En laten we altijd naast alle mannen en vrouwen staan, hier en elders, die moedig strijd voeren voor hun meest elementaire vrijheden, hun nek uitsteken en opstaan tegen hen die hen klein, ongelijk en onvrij willen houden. Anderen hebben het ook voor ons gedaan.

Vrijheid en gelijkwaardigheid, broederschap én zusterschap! Daar gaat het ons om. Het betekent opstaan tegen geweld tegen vrouwen, tegen het klein houden van vrouwen, maar bijvoorbeeld ook het herinvoeren van eigentijds moedermavo’s voor al die vrouwen die nog geen arbeidsmarktkwalificatie hebben. Van gelijke beloning voor gelijk werk tot meer Angela Merkels, Jacinda Arderns en Liesbeth Grijsens.

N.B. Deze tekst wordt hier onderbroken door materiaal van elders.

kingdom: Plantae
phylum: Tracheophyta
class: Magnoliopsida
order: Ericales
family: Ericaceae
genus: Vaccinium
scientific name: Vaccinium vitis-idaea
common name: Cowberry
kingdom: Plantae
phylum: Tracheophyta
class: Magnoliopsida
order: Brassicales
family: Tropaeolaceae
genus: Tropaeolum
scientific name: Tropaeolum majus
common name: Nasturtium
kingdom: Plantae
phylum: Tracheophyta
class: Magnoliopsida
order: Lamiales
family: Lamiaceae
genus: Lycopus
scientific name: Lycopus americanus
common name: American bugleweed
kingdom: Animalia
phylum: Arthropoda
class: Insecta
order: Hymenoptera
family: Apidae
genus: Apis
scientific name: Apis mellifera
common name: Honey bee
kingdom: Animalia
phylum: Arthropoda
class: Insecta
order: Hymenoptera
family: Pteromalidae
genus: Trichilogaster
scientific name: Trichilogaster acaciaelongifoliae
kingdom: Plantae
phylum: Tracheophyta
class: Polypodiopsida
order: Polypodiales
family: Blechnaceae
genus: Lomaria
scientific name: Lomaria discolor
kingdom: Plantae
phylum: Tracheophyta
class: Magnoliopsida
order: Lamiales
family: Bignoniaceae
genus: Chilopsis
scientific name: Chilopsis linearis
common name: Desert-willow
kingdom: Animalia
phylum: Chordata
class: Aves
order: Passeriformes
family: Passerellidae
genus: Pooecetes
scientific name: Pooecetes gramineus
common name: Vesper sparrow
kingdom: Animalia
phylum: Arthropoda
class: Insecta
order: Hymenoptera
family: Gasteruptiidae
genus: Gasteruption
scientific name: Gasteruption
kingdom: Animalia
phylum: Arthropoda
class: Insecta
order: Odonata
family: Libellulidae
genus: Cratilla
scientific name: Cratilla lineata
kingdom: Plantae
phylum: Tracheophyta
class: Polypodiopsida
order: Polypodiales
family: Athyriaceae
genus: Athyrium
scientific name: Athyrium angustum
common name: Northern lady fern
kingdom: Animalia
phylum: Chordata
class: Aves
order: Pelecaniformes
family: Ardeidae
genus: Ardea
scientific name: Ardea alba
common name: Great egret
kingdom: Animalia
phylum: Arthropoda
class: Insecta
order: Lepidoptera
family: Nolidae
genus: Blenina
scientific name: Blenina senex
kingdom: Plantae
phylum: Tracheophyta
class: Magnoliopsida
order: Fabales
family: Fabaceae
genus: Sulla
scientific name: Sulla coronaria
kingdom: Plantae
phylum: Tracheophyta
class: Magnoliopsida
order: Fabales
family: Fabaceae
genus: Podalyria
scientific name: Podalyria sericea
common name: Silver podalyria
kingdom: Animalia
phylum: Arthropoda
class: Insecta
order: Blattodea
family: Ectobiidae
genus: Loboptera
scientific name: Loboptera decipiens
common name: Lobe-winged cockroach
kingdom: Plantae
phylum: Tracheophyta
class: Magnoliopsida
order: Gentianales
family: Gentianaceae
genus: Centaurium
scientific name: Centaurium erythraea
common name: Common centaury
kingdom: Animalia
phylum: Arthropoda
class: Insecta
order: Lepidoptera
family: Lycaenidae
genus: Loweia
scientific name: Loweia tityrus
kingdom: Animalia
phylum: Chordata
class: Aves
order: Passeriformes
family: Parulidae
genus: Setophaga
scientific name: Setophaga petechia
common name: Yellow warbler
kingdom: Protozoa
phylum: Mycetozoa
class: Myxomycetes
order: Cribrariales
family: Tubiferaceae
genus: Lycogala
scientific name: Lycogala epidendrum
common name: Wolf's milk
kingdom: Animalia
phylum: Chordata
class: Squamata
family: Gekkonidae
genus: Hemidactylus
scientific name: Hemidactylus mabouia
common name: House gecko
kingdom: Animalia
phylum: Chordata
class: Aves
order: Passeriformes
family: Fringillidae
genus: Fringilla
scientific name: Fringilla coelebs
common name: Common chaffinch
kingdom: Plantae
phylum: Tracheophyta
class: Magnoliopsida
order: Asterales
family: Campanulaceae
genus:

En ja ook Deventer feliciteert Khadija Arib, een topper en voormalig collega, met haar afgelopen vrijdag nog zeer verdiende Aletta Jacobsprijs.

“Heel haar leven vecht zij al voor de emancipatie en gelijkheid voor vrouwen” Zij is een wegbereider voor andere vrouwen. Net als Mariette Hamer nu voorzitter van de SER die onlangs ook zeer verdiend de Joke Smit prijs won. Gefeliciteerd.

Wegen bereiden en routes plaveien……

Laten wij dat allemaal zijn en blijven voor de vrouwen om ons heen en onze dochters. Gewoon omdat de wereld daarmee een stukje eerlijker én mooier wordt.

Een fijne internationale vrouwendag!